The real threat lies in the potential to be caught by section 328 POCA which criminalises being ‘in an arrangement’ facilitating the acquisition, use, retention or control of criminal property by another.
‘Arrangement’ is interpreted broadly, capturing a professional’s advice, as well as planning and executing transactions.
However, there are limits.
For exposure, ‘criminal property’ must already exist. Concern that property could become criminal if further steps are taken is insufficient.
For instance, if a consultant fears her client’s disclosures suggest that a lucrative contract might be procured through bribery in the future and is asked for input on how best to structure an investment if that contract is secured, there is no section 328 risk because – unless more is known – criminal property (that is, proceeds generated by a corrupt contract) has not crystallised.
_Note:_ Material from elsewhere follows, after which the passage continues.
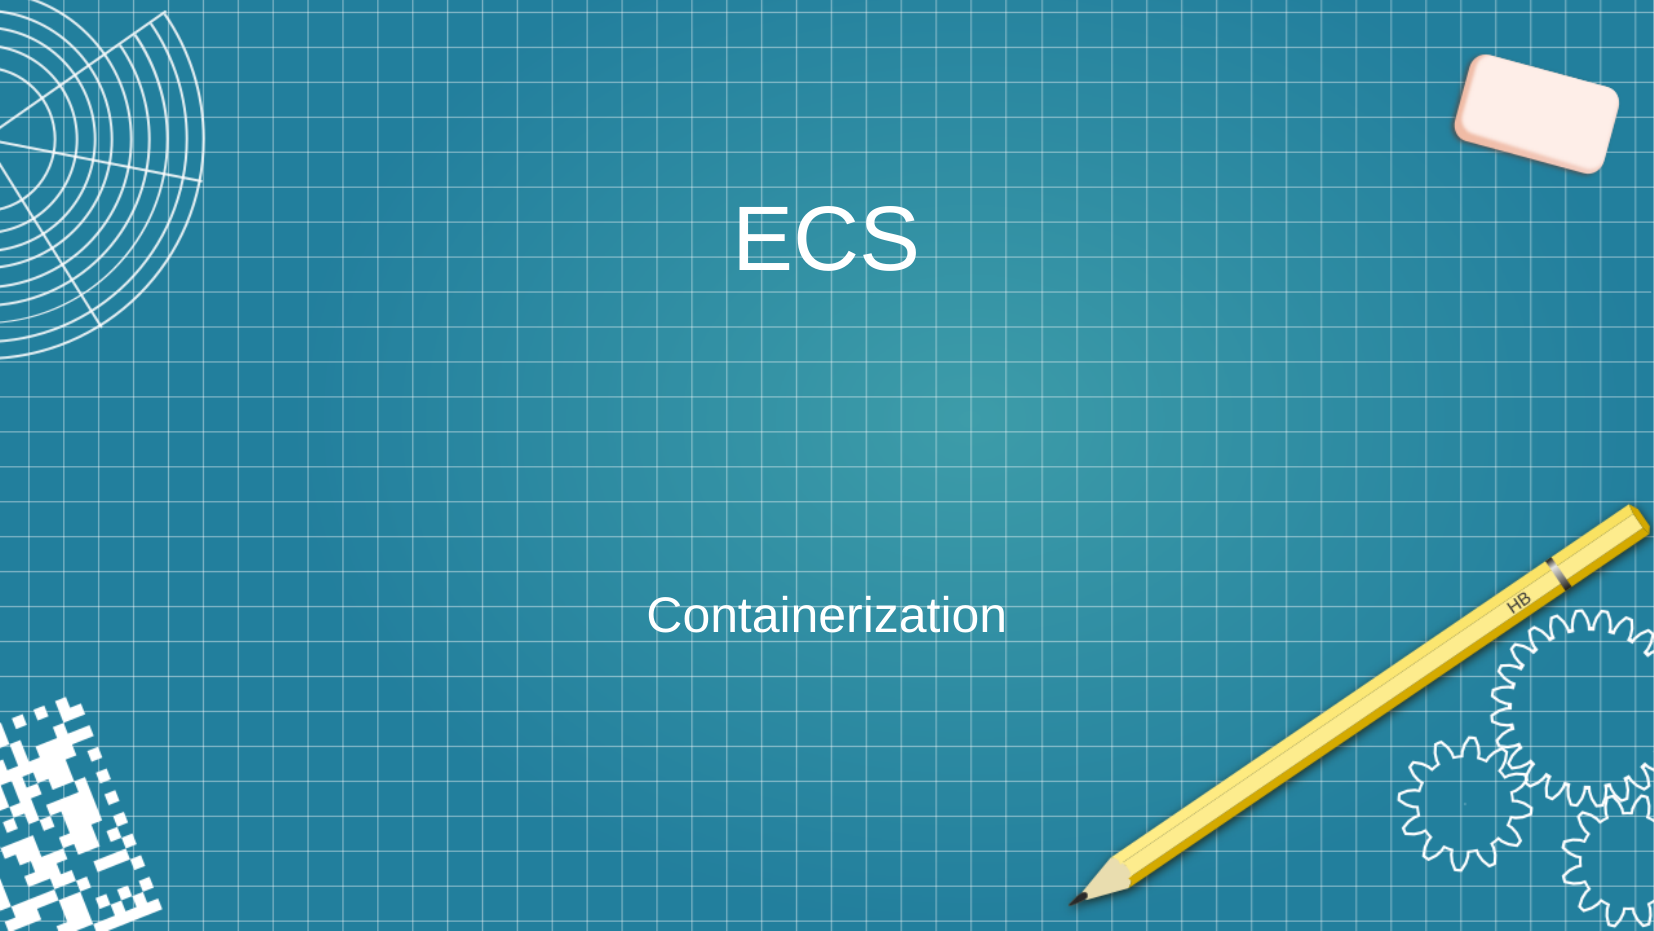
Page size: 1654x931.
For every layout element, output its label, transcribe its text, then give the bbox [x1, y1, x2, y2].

subtitle Containerization [82, 389, 1571, 842]
picture [0, 0, 1654, 931]
title ECS [82, 132, 1571, 346]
A complete defence to money laundering is available to consultants where a report is made to the authorities or where there is a ‘reasonable excuse’ for not making one.
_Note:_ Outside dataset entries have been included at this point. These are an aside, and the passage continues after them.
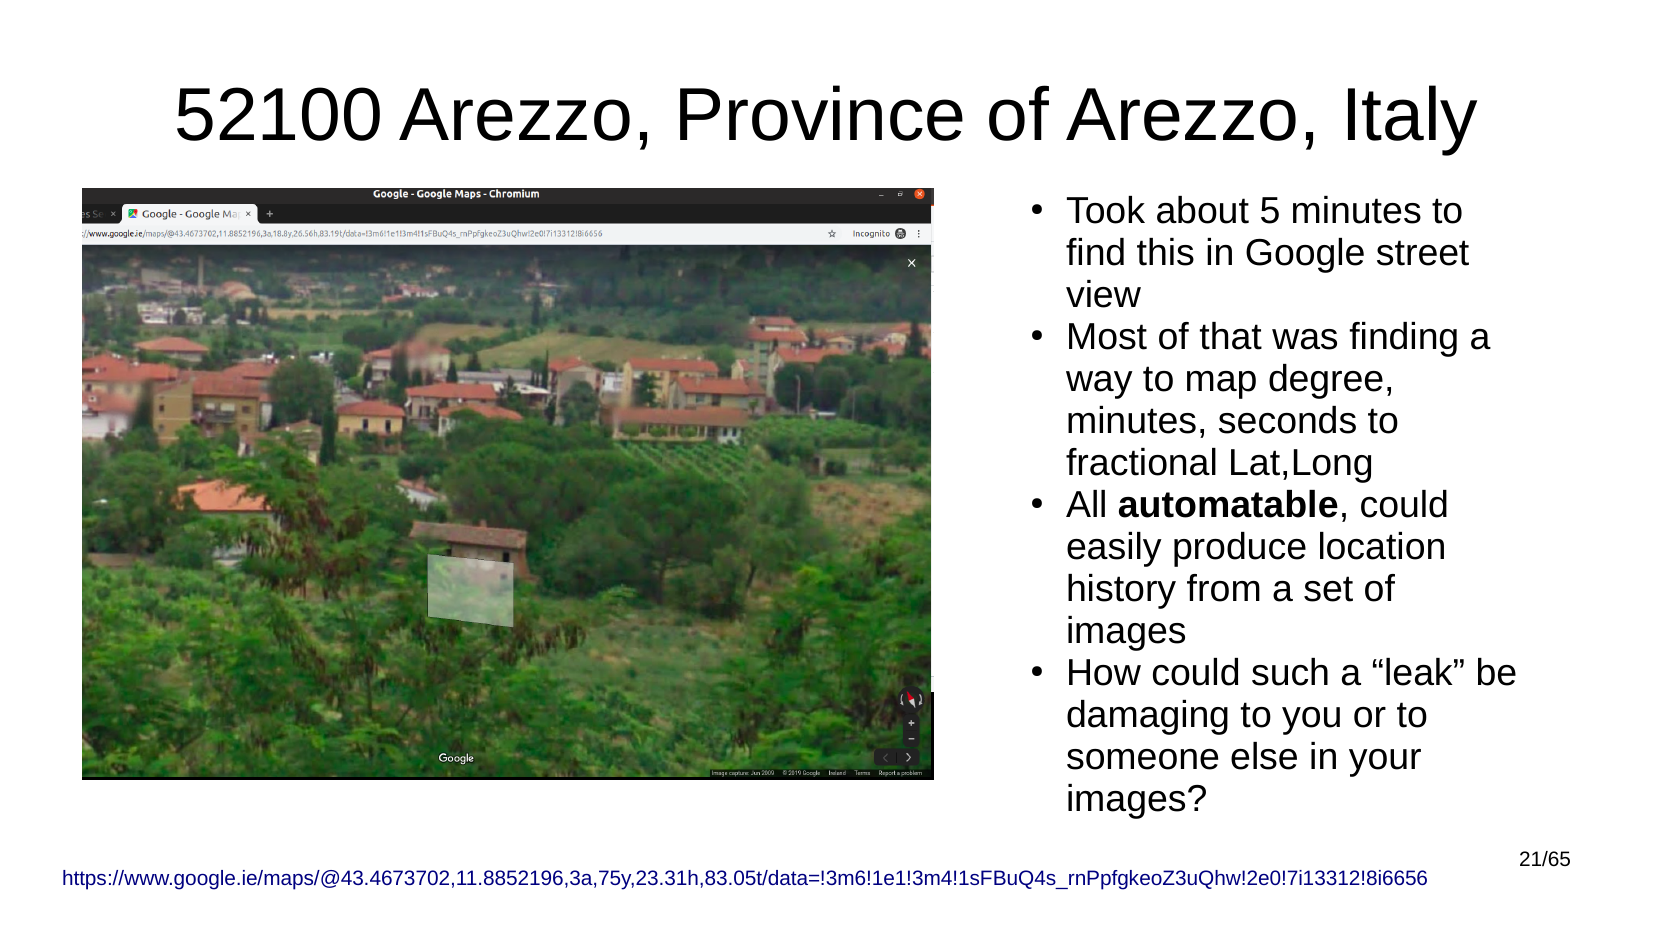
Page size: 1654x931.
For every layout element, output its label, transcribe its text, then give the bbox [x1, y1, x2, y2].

text_box https://www.google.ie/maps/@43.4673702,11.8852196,3a,75y,23.31h,83.05t/data=!3m6!1e1!3m4!1sFBuQ4s_rnPpfgkeoZ3uQhw!2e0!7i13312!8i6656 [47, 859, 1504, 898]
picture [82, 188, 934, 780]
title 52100 Arezzo, Province of Arezzo, Italy [82, 37, 1571, 193]
text_box Took about 5 minutes to find this in Google street view Most of that was finding a way to map degree, minutes, seconds to fractional Lat,Long All automatable, could easily produce location history from a set of images How could such a “leak” be damaging to you or to someone else in your images? [1015, 182, 1536, 827]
A report requires careful consideration as it will inevitably prompt scrutiny of the client and could hold implications for the consultant’s work in other jurisdictions.
To protect a professional, the scope of their involvement must be accurately covered in the report.
It is clear that consultants must become familiar with the money laundering offences to avoid becoming ensnared in an arrangement to launder. Training is key.
Whilst Ministry of Justice figures record that convictions for section 328 (arrangement) hover at around 225 per year as opposed to over 530 each for sections 327 and 329 POCA (transferring and using criminal property), the number of criminal investigations into professionals, including management consultants, is unknown.
The dos Santos case suggests that despite sitting outside of the AML regulated sector, they are within the scope of money laundering scrutiny.